Last year, the Vatican was gripped by another financial scandal. Cardinal Angelo Becciu, 73, once a close ally of Pope Francis, and nine other defendants have been accused of extortion, embezzlement, money-laundering and abuse of office. All deny the charges.
Becciu was sacked as head of the Vatican’s saint-making office by the pope after reports of financial misdeeds emerged.
In July, Posner said, Pope Francis issued an extraordinary decree. A 20-page Investment Policy Statement (IPS) set directives on all investments to ensure they were ethical, green and low-risk and under the eye of the Vatican Bank.
He said: “Reform is always up to one person – whoever is Pope. Under the move, banned are investments in funds associated with pornography, gambling, weapons and defence industries, pro-abortion health centres and laboratories or pharmaceutical companies that make contraceptive products or work with embryonic stem cells.

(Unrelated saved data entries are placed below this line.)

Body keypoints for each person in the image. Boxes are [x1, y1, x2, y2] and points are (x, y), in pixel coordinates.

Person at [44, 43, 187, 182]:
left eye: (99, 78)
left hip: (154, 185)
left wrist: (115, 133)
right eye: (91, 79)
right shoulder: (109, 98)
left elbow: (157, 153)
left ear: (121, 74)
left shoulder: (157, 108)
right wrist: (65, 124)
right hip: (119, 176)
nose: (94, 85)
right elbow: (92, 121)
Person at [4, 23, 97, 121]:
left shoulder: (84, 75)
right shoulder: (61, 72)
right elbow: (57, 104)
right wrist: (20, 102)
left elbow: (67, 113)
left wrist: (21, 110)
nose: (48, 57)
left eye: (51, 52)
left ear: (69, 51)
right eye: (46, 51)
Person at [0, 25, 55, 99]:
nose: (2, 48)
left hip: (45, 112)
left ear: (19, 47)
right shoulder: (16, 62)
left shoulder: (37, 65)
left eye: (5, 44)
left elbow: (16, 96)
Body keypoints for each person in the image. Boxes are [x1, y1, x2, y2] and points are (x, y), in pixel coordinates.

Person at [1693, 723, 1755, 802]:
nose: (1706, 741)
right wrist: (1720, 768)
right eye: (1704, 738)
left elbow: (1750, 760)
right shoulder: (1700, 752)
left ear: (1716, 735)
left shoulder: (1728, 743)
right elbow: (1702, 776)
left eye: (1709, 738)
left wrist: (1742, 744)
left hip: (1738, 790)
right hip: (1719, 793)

“Investments in complex financial and structured products should be avoided. Speculative investments in commodities, oil, mining, nuclear energy and alcoholic drinks are strongly discouraged.
“Investment decisions must include a governance factor, favouring companies with codes of ethics and transparent, prudent and fiscally responsible management.”

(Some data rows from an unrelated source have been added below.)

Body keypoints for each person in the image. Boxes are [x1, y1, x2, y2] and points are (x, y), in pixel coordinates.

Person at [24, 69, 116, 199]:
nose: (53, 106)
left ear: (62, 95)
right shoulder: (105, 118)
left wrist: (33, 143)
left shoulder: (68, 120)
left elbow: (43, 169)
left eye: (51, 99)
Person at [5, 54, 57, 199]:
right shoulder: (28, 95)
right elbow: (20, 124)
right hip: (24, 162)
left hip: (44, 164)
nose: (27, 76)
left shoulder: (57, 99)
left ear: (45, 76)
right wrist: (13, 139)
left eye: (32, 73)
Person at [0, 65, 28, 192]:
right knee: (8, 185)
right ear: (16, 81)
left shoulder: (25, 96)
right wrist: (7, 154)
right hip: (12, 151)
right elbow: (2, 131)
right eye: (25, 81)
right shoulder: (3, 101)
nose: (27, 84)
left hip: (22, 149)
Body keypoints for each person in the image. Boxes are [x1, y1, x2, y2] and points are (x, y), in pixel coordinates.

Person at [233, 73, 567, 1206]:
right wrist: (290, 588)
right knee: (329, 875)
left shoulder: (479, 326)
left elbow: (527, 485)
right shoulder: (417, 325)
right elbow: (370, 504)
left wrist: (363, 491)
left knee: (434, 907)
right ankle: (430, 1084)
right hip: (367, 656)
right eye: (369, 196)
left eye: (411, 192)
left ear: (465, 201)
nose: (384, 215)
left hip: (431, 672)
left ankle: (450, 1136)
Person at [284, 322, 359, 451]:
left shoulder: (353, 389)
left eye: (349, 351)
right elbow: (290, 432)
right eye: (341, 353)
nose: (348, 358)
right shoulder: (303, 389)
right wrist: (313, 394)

There was also a portion of the IPS that sent shockwaves through most Vatican departments, according to Posner.
He said: “The IPS set an October 1 deadline to abolish the centuries-old policy whereby all Vatican departments invested their own funds independently.
“Instead, all the departments had to transfer their holdings, about £1.9 billion, to the Vatican Bank.
“There, a newly appointed group of lay experts dubbed the ‘Investment Committee’ will evaluate the suitability of investments.”
Posner said it remained unclear if consolidating all investment under the control of the Vatican Bank would make financial transactions more transparent and less subject to corruption or abuse.
He said: “Preventing that relies on comprehensive oversight and redundant internal safeguards, something the Vatican has been reluctant to fully embrace.”